Television images of COVID-19 patients dying in Italian hospitals have sparked a project to provide every ICU in the UK with the technology for ‘virtual visiting’ for families barred from visiting relatives for reasons of infection control.
The Life Lines project aims to provide two tablets to every intensive care unit (ICU) across the UK, to allow relatives to see and speak to their loved ones via a tablet using a secure online platform, called aTouchAway. The aim is to deliver more than 1000 devices by the end of next week. The number of tablets per ICU will increase in the coming weeks supported by a fundraising campaign.
Death With No Family at the Bedside
It was the idea of Professor Louise Rose, a professor of critical care nursing at King's College London and of Dr Joel Meyer, a critical care consultant at Guy’s and St Thomas’, after both had seen heart-rending images of patients dying without contact with their families. Life Lines was launched this week at Guy’s and St Thomas’ and King’s College Hospital.

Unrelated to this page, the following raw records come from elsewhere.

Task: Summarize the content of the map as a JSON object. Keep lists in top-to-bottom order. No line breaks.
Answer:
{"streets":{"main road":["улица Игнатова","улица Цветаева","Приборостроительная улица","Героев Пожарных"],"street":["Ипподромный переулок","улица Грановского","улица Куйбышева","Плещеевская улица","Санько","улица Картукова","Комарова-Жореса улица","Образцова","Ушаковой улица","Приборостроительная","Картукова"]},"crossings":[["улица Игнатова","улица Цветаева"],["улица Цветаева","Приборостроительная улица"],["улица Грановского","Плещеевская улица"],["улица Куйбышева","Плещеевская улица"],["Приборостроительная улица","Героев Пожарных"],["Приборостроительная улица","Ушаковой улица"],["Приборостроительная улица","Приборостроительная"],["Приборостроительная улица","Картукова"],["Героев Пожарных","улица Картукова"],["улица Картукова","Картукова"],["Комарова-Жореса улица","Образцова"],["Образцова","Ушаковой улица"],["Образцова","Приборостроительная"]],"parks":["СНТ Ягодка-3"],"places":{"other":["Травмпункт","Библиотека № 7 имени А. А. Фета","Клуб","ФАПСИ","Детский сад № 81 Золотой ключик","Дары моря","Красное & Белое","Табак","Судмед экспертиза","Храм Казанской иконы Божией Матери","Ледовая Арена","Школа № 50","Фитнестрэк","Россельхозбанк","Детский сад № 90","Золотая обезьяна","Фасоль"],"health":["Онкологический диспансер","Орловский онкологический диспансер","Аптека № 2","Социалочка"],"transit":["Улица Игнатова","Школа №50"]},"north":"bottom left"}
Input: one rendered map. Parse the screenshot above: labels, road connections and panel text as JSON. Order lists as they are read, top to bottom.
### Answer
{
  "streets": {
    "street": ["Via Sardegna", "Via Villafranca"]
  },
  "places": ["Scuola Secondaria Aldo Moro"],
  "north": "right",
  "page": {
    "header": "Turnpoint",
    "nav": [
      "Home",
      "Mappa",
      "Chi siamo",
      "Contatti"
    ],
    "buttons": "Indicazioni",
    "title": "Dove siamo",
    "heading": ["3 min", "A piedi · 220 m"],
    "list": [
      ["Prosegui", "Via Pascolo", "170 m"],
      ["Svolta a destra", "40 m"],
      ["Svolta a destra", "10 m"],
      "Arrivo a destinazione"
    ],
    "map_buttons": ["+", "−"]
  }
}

It provides families with the opportunity to ‘meet’ the clinical team providing care, ask questions, and better to understand the environment where their family member is being treated.
Even in a non-pandemic situation, visiting an ICU is distressing for families and friends, but in the current crisis, Dr Meyer said: "To reduce the risk of infection, hospitals are currently restricting visitors which means many patients don’t have any contact with their relatives once they are admitted to intensive care. Not being able to connect with loved ones is such a cruel element of this pandemic.
"Although ICU patients are usually sedated, hearing a loved one’s voice can be extremely comforting. This secure platform enables family members to be virtually by their bedside, which is particularly important when patients are approaching the end of their lives."
The project has been developed by a partnership of clinicians, academics, companies and charities who have shared expertise and resources, with initial seed funding of £1 million from the True Colours Trust and the Gatsby Charitable Foundation.
The technological solutions were put together in 3 days, through a collaborative effort by BT, Google, Samsung, and MobileIron. Life Lines has been provided with a large number of 4G-enabled tablets secured by Android Enterprise, which come loaded with aTouchAway. BT can also provide ICUs with a 4G Wi-Fi hub which can be installed by clinicians themselves.
According to the Intensive Care National Audit and Research Centre, the survival rate for COVID-19 patients referred to the ICU is only 49.9%, so the main vision of the new tablet service is to support the families rather than the patients themselves, most of whom are not conscious.
Professor Rose said that trials in the ICUs had been overwhelmingly positive, with families delighted just to be able to see their relative and to understand what was happening to them. She said: "It’s a very personal moment. If for some reason - such as now because of the risk of infection - the family is not able to be present, it is the best that can be done in the circumstances."
Currently, St Thomas' Hospital is setting up more than 50 calls a day of 5-15 minutes. The system is being trialled in dozens of other hospitals across the UK. Professor Rose said: "We hope that now we have the technology in the hospital as a COVID tool, that it will stay there as a permanent technology in ICU."
The power of social media is already providing support in less extreme health settings. NHSX is working with Facebook during the pandemic to support isolated people through the provision of 2050 free Portal video calling devices. They will go to hospitals, care homes and other settings including hospices and in-patient learning disability and autism units. Fifty of the devices have already been deployed to pilot sites in Surrey, with Manchester, Newcastle and London and other areas to follow.